** Task item **
For this exercise, transcribe all of the records exactly as given.

** Entries shown **
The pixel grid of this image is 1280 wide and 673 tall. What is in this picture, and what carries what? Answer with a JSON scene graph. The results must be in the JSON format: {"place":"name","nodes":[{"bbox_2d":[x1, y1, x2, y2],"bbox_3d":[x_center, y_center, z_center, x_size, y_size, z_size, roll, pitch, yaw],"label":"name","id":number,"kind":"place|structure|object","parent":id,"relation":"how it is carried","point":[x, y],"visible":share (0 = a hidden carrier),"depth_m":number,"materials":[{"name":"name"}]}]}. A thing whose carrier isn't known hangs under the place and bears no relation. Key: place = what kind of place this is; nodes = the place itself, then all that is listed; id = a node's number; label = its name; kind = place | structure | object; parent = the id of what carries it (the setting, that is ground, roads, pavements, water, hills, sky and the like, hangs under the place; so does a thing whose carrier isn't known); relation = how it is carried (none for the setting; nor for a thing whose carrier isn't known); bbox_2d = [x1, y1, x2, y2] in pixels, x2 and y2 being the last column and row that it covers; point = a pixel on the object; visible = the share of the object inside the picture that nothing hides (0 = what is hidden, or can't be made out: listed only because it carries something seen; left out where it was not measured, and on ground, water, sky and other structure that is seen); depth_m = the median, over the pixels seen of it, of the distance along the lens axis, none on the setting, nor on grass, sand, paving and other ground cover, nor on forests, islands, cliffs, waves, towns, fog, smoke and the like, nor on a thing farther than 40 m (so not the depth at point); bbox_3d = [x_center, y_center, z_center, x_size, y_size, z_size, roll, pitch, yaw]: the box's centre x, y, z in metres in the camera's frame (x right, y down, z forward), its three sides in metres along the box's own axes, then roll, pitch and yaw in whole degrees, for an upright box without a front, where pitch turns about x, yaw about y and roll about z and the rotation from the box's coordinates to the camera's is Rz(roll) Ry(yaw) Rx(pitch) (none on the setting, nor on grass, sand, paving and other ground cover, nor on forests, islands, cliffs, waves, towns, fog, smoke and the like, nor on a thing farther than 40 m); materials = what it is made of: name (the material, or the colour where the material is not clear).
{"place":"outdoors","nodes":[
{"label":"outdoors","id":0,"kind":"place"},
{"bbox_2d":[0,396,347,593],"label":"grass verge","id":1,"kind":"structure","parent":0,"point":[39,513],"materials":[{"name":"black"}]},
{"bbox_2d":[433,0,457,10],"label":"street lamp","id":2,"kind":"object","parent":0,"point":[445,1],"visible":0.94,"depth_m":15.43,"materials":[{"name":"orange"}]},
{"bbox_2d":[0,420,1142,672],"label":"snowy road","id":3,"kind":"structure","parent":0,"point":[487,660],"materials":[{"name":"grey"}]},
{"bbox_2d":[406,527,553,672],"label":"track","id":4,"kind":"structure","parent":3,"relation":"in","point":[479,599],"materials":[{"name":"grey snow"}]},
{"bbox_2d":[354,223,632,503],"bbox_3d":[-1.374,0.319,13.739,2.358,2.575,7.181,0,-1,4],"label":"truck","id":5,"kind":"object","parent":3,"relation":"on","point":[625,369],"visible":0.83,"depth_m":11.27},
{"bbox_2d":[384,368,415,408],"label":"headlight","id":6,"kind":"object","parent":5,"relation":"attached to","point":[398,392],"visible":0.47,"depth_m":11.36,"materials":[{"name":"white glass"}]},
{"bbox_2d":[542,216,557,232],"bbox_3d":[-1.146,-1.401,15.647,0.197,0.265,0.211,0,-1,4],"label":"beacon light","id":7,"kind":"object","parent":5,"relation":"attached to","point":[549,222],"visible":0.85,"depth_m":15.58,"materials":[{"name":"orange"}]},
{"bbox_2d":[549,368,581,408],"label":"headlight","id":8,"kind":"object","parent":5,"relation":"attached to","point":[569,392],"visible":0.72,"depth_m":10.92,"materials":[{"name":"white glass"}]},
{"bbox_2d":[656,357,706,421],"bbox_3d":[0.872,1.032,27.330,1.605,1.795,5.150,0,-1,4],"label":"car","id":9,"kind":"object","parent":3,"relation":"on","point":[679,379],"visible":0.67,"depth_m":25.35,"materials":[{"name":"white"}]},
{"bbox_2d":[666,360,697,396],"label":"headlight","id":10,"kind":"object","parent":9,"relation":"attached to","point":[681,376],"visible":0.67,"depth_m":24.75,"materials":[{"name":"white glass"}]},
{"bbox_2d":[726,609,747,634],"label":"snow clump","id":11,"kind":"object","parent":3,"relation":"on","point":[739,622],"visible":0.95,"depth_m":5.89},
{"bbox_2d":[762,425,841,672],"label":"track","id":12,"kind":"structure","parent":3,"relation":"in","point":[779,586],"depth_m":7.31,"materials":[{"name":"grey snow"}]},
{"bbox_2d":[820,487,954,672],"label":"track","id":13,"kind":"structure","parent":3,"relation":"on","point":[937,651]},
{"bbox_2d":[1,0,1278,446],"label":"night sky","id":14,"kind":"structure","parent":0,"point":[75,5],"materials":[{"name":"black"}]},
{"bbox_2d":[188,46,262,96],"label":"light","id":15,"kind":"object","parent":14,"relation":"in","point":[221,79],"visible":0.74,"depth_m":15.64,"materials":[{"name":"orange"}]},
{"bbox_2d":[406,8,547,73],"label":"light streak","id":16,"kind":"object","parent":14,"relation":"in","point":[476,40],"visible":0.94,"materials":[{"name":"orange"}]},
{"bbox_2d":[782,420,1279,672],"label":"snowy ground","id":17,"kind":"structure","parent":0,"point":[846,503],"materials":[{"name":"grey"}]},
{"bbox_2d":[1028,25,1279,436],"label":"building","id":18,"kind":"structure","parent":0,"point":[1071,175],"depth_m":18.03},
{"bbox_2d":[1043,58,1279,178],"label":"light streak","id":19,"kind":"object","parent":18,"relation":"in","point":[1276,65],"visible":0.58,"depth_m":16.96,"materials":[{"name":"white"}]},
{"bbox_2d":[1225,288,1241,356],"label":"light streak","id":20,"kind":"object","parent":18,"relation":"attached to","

** The answer **
The pixel grid of this image is 1280 wide and 673 tall. What is in this picture, and what carries what? Answer with a JSON scene graph. The results must be in the JSON format: {"place":"name","nodes":[{"bbox_2d":[x1, y1, x2, y2],"bbox_3d":[x_center, y_center, z_center, x_size, y_size, z_size, roll, pitch, yaw],"label":"name","id":number,"kind":"place|structure|object","parent":id,"relation":"how it is carried","point":[x, y],"visible":share (0 = a hidden carrier),"depth_m":number,"materials":[{"name":"name"}]}]}. A thing whose carrier isn't known hangs under the place and bears no relation. Key: place = what kind of place this is; nodes = the place itself, then all that is listed; id = a node's number; label = its name; kind = place | structure | object; parent = the id of what carries it (the setting, that is ground, roads, pavements, water, hills, sky and the like, hangs under the place; so does a thing whose carrier isn't known); relation = how it is carried (none for the setting; nor for a thing whose carrier isn't known); bbox_2d = [x1, y1, x2, y2] in pixels, x2 and y2 being the last column and row that it covers; point = a pixel on the object; visible = the share of the object inside the picture that nothing hides (0 = what is hidden, or can't be made out: listed only because it carries something seen; left out where it was not measured, and on ground, water, sky and other structure that is seen); depth_m = the median, over the pixels seen of it, of the distance along the lens axis, none on the setting, nor on grass, sand, paving and other ground cover, nor on forests, islands, cliffs, waves, towns, fog, smoke and the like, nor on a thing farther than 40 m (so not the depth at point); bbox_3d = [x_center, y_center, z_center, x_size, y_size, z_size, roll, pitch, yaw]: the box's centre x, y, z in metres in the camera's frame (x right, y down, z forward), its three sides in metres along the box's own axes, then roll, pitch and yaw in whole degrees, for an upright box without a front, where pitch turns about x, yaw about y and roll about z and the rotation from the box's coordinates to the camera's is Rz(roll) Ry(yaw) Rx(pitch) (none on the setting, nor on grass, sand, paving and other ground cover, nor on forests, islands, cliffs, waves, towns, fog, smoke and the like, nor on a thing farther than 40 m); materials = what it is made of: name (the material, or the colour where the material is not clear).
{"place":"outdoors","nodes":[
{"label":"outdoors","id":0,"kind":"place"},
{"bbox_2d":[0,396,347,593],"label":"grass verge","id":1,"kind":"structure","parent":0,"point":[39,513],"materials":[{"name":"black"}]},
{"bbox_2d":[433,0,457,10],"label":"street lamp","id":2,"kind":"object","parent":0,"point":[445,1],"visible":0.94,"depth_m":15.43,"materials":[{"name":"orange"}]},
{"bbox_2d":[0,420,1142,672],"label":"snowy road","id":3,"kind":"structure","parent":0,"point":[487,660],"materials":[{"name":"grey"}]},
{"bbox_2d":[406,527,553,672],"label":"track","id":4,"kind":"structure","parent":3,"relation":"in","point":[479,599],"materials":[{"name":"grey snow"}]},
{"bbox_2d":[354,223,632,503],"bbox_3d":[-1.374,0.319,13.739,2.358,2.575,7.181,0,-1,4],"label":"truck","id":5,"kind":"object","parent":3,"relation":"on","point":[625,369],"visible":0.83,"depth_m":11.27},
{"bbox_2d":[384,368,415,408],"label":"headlight","id":6,"kind":"object","parent":5,"relation":"attached to","point":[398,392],"visible":0.47,"depth_m":11.36,"materials":[{"name":"white glass"}]},
{"bbox_2d":[542,216,557,232],"bbox_3d":[-1.146,-1.401,15.647,0.197,0.265,0.211,0,-1,4],"label":"beacon light","id":7,"kind":"object","parent":5,"relation":"attached to","point":[549,222],"visible":0.85,"depth_m":15.58,"materials":[{"name":"orange"}]},
{"bbox_2d":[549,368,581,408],"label":"headlight","id":8,"kind":"object","parent":5,"relation":"attached to","point":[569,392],"visible":0.72,"depth_m":10.92,"materials":[{"name":"white glass"}]},
{"bbox_2d":[656,357,706,421],"bbox_3d":[0.872,1.032,27.330,1.605,1.795,5.150,0,-1,4],"label":"car","id":9,"kind":"object","parent":3,"relation":"on","point":[679,379],"visible":0.67,"depth_m":25.35,"materials":[{"name":"white"}]},
{"bbox_2d":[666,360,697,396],"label":"headlight","id":10,"kind":"object","parent":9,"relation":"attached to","point":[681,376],"visible":0.67,"depth_m":24.75,"materials":[{"name":"white glass"}]},
{"bbox_2d":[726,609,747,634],"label":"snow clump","id":11,"kind":"object","parent":3,"relation":"on","point":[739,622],"visible":0.95,"depth_m":5.89},
{"bbox_2d":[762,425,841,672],"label":"track","id":12,"kind":"structure","parent":3,"relation":"in","point":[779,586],"depth_m":7.31,"materials":[{"name":"grey snow"}]},
{"bbox_2d":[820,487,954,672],"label":"track","id":13,"kind":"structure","parent":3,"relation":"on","point":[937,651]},
{"bbox_2d":[1,0,1278,446],"label":"night sky","id":14,"kind":"structure","parent":0,"point":[75,5],"materials":[{"name":"black"}]},
{"bbox_2d":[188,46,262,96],"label":"light","id":15,"kind":"object","parent":14,"relation":"in","point":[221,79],"visible":0.74,"depth_m":15.64,"materials":[{"name":"orange"}]},
{"bbox_2d":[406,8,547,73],"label":"light streak","id":16,"kind":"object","parent":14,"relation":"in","point":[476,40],"visible":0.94,"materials":[{"name":"orange"}]},
{"bbox_2d":[782,420,1279,672],"label":"snowy ground","id":17,"kind":"structure","parent":0,"point":[846,503],"materials":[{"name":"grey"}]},
{"bbox_2d":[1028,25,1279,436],"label":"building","id":18,"kind":"structure","parent":0,"point":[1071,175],"depth_m":18.03},
{"bbox_2d":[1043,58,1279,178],"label":"light streak","id":19,"kind":"object","parent":18,"relation":"in","point":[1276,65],"visible":0.58,"depth_m":16.96,"materials":[{"name":"white"}]},
{"bbox_2d":[1225,288,1241,356],"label":"light streak","id":20,"kind":"object","parent":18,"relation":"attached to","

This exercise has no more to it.